Никто, за исключением, конечно, Попенкова, который неведомым самому себе, может быть, даже фантастическим путем без особого труда и членовредительства оказался в «святая святых», все видел самым подробным образом и даже в качестве сувенира принес с собой кусочек траурного крепа с люстры.

Весь день после этого он был сосредоточен, углублен в себя, удалил родственников и даже Зиночку, стоял в петровских ботфортах и думал, думал.

Что ж, решил он к концу дня, вот результат половинчатых мер, топтания на одном месте. Печальный результат, следствие ненужного маскарада. Фучи элази компрор, и, пожалуйста, изволь лежать в гробу. Нет, мы пойдем другим путем, ру хноп-ластр, ру!

После этого он поднялся в своем лифте на пятый этаж и вошел в квартиру Марии Самопаловой, гремя чугунными сапогами.

Как он и ожидал, Мария и Агриппина сидели, окаменев от горя, возле бездействующего ткацкого станка. Скрестив руки на груди, в полном молчании Попенков несколько минут сопереживал им. Потом сказал слово:

— Мария Тимофеевна и вы, Агриппина! Горе наше беспредельно, но жизнь продолжается. Нельзя забывать о ближних, нельзя забывать о тысячах, ждущих от нас радости, света, желающих ежедневно преклоняться перед искусством. Надо работать. Ответим трудом!

Мария и Агриппина тут встряхнулись, пустили станок. Попенков некоторое время наблюдал за тем, как рождается очередной шедевр, затем тихо вышел, чтобы не мешать творческому процессу.

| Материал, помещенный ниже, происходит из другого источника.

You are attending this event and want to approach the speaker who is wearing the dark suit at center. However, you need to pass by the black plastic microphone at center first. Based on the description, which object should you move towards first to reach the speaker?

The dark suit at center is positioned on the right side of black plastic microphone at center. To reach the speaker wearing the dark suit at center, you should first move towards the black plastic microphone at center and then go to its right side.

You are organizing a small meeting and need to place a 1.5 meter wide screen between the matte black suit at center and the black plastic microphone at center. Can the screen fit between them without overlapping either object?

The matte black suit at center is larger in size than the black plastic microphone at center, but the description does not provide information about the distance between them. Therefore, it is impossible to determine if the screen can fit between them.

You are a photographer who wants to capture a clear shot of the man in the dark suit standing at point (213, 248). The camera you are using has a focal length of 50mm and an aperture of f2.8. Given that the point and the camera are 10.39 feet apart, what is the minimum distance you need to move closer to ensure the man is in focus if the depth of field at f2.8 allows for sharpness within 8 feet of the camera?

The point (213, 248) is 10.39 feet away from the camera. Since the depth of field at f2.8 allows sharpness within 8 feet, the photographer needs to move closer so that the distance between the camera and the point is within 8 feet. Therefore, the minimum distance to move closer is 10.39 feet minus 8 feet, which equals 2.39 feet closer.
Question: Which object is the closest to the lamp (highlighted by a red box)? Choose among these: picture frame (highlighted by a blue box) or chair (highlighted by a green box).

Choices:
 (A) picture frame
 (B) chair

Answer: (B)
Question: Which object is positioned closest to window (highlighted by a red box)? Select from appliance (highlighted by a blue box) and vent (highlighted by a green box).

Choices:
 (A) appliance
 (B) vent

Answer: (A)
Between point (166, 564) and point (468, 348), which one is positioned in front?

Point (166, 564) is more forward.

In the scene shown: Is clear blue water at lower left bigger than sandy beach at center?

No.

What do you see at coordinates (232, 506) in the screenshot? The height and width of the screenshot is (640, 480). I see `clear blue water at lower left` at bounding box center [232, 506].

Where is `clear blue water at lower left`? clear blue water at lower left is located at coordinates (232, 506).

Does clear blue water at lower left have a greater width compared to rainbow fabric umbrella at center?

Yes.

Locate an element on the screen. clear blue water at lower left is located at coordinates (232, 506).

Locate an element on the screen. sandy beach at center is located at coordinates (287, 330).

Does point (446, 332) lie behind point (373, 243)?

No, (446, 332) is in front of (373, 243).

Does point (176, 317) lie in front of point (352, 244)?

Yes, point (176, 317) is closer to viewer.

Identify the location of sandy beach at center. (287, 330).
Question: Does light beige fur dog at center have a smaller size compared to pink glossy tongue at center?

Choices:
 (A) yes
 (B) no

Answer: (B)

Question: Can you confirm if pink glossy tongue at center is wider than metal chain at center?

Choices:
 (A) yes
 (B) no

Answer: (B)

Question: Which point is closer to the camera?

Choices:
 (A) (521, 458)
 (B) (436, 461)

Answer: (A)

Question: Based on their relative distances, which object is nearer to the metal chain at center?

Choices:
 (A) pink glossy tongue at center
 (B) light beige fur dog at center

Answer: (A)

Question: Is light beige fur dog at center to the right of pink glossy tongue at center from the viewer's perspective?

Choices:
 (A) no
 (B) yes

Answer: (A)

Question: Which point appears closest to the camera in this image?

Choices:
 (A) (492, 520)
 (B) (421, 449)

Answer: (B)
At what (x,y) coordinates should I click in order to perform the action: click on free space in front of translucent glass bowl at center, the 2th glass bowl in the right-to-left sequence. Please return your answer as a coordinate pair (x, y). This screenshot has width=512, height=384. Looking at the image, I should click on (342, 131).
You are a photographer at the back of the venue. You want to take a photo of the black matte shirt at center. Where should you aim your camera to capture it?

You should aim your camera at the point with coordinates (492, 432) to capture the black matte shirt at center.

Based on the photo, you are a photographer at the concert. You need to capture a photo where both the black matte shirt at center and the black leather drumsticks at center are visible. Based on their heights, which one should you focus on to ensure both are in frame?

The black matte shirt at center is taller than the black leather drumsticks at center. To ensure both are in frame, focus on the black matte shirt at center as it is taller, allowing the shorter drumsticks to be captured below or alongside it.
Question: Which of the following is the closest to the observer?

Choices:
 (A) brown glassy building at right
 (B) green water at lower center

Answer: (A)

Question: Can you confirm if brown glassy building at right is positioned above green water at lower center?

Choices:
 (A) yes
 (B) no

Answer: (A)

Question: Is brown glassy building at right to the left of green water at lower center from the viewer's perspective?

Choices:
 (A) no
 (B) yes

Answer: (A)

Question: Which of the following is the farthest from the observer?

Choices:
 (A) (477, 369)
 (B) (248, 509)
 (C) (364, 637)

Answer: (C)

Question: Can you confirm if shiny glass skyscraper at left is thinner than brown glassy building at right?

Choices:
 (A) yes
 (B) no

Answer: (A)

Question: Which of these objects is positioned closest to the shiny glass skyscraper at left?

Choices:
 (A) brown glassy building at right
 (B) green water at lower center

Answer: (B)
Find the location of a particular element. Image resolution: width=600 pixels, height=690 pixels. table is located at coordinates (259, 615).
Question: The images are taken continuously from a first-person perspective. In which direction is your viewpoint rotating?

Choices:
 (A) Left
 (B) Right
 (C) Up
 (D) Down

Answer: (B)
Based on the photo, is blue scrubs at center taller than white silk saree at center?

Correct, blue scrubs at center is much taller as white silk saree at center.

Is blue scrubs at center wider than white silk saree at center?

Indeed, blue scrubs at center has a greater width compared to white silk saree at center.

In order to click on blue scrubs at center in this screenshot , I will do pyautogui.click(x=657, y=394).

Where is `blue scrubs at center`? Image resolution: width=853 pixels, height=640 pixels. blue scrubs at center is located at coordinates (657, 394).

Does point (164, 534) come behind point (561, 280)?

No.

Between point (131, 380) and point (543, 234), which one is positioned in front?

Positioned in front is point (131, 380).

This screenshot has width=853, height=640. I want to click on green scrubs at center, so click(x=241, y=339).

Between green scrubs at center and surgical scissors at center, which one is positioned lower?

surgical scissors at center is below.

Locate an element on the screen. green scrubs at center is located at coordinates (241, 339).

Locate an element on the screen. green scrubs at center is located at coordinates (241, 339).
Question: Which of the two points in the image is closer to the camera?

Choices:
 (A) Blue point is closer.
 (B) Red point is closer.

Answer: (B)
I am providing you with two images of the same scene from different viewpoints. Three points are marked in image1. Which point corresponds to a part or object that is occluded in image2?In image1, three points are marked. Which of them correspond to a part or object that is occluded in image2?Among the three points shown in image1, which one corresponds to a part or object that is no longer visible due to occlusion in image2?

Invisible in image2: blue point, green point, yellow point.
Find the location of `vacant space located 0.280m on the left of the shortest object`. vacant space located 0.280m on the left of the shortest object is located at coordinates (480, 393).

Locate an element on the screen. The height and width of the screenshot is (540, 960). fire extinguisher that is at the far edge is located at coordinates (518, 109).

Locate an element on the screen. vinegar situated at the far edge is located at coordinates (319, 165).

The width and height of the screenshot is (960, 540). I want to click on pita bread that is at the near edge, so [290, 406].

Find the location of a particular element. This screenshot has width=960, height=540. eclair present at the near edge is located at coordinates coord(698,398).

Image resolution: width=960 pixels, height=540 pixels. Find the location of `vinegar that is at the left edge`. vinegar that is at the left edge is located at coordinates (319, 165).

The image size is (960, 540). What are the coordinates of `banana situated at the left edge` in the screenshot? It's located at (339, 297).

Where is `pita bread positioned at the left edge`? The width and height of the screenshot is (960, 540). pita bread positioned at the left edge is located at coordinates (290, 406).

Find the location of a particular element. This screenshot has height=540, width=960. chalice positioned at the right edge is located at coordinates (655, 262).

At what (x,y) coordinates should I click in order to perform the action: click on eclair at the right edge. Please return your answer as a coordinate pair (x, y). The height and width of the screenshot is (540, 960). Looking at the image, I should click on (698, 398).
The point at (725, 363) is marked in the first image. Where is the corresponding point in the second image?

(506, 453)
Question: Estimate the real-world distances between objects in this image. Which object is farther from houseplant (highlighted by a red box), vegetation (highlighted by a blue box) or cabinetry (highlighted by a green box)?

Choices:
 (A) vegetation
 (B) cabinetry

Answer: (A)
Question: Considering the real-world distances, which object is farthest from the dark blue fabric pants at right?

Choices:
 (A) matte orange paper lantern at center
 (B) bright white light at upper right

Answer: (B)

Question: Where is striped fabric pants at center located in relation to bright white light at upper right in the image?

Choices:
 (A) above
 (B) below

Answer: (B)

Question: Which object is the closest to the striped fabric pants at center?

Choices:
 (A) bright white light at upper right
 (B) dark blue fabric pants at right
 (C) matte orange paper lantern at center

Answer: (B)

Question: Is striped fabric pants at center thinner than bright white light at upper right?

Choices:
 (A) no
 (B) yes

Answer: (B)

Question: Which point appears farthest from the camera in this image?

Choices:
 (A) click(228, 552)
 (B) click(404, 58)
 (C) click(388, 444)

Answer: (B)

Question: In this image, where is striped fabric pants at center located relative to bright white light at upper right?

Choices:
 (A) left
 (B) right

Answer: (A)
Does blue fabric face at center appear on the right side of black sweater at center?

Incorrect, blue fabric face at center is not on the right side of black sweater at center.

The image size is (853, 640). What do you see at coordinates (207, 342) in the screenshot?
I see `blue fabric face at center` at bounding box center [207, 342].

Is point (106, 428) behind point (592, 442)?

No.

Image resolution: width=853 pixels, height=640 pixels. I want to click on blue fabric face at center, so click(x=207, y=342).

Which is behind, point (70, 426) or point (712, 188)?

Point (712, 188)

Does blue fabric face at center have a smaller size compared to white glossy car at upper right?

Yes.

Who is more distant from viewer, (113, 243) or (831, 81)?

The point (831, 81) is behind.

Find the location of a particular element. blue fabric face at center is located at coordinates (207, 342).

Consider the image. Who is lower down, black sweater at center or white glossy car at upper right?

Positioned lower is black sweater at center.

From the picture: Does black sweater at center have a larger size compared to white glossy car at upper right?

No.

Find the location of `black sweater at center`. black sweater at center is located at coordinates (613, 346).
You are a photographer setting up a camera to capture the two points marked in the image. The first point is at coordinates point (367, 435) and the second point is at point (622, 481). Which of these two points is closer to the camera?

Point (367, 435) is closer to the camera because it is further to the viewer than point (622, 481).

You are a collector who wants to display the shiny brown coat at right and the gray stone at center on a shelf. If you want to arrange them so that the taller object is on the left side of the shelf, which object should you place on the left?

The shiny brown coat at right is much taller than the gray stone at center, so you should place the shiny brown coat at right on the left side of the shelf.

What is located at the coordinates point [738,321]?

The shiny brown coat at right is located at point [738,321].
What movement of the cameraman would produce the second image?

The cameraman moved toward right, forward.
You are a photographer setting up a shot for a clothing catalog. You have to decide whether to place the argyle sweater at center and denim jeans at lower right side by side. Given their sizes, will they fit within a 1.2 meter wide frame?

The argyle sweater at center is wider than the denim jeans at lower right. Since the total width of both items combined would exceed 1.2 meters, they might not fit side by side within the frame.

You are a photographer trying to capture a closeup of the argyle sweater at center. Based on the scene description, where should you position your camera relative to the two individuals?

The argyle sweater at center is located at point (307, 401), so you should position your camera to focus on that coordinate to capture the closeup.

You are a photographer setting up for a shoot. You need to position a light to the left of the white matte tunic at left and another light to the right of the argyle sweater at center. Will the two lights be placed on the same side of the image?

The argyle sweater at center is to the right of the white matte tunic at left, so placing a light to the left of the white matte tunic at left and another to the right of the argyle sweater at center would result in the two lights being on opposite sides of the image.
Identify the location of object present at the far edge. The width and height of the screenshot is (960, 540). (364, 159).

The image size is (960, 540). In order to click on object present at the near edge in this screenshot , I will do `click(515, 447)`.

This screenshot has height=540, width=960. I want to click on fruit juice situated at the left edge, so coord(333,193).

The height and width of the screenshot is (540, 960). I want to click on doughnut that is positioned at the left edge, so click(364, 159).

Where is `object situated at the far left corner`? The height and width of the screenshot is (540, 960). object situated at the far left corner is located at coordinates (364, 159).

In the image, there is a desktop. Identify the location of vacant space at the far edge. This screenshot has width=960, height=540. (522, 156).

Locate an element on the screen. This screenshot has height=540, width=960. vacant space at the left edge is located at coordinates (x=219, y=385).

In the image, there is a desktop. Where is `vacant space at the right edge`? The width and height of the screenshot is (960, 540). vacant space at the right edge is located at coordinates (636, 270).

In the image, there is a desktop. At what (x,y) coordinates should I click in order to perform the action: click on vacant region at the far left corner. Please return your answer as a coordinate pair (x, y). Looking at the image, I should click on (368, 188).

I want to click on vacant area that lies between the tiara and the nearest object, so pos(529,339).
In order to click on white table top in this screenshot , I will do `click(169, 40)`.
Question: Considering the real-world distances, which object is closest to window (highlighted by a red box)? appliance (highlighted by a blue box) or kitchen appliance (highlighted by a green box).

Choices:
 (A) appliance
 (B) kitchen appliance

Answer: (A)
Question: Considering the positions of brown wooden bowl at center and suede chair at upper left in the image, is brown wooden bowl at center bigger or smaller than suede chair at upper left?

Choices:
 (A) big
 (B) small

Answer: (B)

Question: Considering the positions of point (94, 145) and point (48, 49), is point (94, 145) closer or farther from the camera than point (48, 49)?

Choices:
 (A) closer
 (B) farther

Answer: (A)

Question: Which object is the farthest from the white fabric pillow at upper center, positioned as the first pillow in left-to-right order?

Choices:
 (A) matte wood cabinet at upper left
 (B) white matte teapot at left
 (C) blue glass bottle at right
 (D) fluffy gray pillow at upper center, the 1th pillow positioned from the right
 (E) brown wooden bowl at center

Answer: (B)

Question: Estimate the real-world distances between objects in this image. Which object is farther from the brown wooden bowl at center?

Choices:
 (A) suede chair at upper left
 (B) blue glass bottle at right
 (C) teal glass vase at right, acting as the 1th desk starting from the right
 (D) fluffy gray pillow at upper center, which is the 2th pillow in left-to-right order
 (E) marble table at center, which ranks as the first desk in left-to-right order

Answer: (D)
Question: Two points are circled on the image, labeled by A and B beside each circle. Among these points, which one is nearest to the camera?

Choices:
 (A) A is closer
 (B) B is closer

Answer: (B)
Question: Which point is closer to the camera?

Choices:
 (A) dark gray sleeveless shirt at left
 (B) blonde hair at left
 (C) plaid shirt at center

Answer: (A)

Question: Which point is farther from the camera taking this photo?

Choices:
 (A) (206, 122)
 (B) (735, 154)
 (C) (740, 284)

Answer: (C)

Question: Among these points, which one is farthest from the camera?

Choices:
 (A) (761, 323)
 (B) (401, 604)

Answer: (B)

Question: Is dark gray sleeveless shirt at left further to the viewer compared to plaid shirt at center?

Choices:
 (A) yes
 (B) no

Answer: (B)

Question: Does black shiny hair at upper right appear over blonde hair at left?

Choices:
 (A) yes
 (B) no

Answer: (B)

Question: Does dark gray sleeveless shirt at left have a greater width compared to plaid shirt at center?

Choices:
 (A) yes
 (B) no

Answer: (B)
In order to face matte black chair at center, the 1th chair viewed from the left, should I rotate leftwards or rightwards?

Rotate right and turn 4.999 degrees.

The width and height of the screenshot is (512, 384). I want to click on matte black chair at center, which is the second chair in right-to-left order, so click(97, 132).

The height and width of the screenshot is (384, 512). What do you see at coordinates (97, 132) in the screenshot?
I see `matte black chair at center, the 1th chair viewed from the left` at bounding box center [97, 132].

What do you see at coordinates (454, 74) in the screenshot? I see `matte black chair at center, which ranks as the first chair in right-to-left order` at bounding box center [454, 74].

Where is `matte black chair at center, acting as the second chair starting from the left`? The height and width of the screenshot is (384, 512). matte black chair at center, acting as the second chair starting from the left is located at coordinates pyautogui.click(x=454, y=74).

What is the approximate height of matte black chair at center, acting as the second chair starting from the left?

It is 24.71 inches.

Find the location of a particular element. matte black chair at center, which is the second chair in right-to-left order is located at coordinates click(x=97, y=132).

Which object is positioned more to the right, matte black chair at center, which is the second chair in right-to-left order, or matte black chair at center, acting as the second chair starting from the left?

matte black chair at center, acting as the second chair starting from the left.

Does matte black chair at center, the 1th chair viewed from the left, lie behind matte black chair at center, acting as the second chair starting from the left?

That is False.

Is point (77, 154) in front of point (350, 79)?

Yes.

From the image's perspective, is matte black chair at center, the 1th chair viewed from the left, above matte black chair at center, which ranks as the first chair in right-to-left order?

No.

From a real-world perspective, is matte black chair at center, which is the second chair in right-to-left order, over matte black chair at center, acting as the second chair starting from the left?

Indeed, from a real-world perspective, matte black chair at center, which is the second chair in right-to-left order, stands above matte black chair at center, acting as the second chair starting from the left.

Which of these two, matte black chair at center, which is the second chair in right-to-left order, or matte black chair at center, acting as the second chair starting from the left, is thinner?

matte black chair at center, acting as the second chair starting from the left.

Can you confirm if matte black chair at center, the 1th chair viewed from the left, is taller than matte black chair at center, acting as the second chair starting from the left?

Мария с дочерью все эти годы работали, почти не смыкая глаз. Они отлично понимали важность своего дела — ведь родственники Вениамина Федосеевича, эти бескорыстные культуртрегеры, распространяли старофранцузские гобелены на Дальнем Востоке и в Сибири, на Украине, в республиках Закавказья и Средней Азии.

Парикмахера Самопалова Попенков взял на себя, провел с ним беседу, растолковал значение Марииного труда. Провел он беседу и с Зульфией, которая вскоре после этого насела на своего Мужа, требуя и к себе в квартиру хоть небольшой гобеленчик, заставила-таки Льва Устиновича развязать мошну.

После этой покупки в семействе Самопаловых установилось очень почтительное отношение к Марии, да и к шуму станка за эти годы все члены семьи привыкли, и теперь воспринимался он ими как нечто родное, близкое.

Управдомами Николаев диву давался: прекратились склоки в 31-й квартире, прекратились скандалы и бесконечные апелляции к нему и к Сталину. Впрочем, как уже известно, второй адресат в скором времени выбыл, совсем немного вкусив спокойной жизни.

Николай Николаевич жил в постоянном страхе. Он боялся, как бы Попенков не вывел его на чистую воду, показав его жильцам не как руководителя, а как обыкновенного корнет-а-пистонщика, легкомысленного музыкантика.

При встречах он напускал на себя начальственную хмурость, интересовался устройством быта.

— Ну как? Устраиваешься? Терпишь неудобства? Слесаря тебе подослать?

Попенков понимающе улыбался, подмигивал ему, заговорщицки оборачивался.

— Ну как вы-то, Николай Николаевич? Все импровизируете? Молчу, молчу.

И Николай Николаевич терялся, сбивался со своего начальственного тона, мялся перед Попенковым, как нашкодивший школьник перед завучем.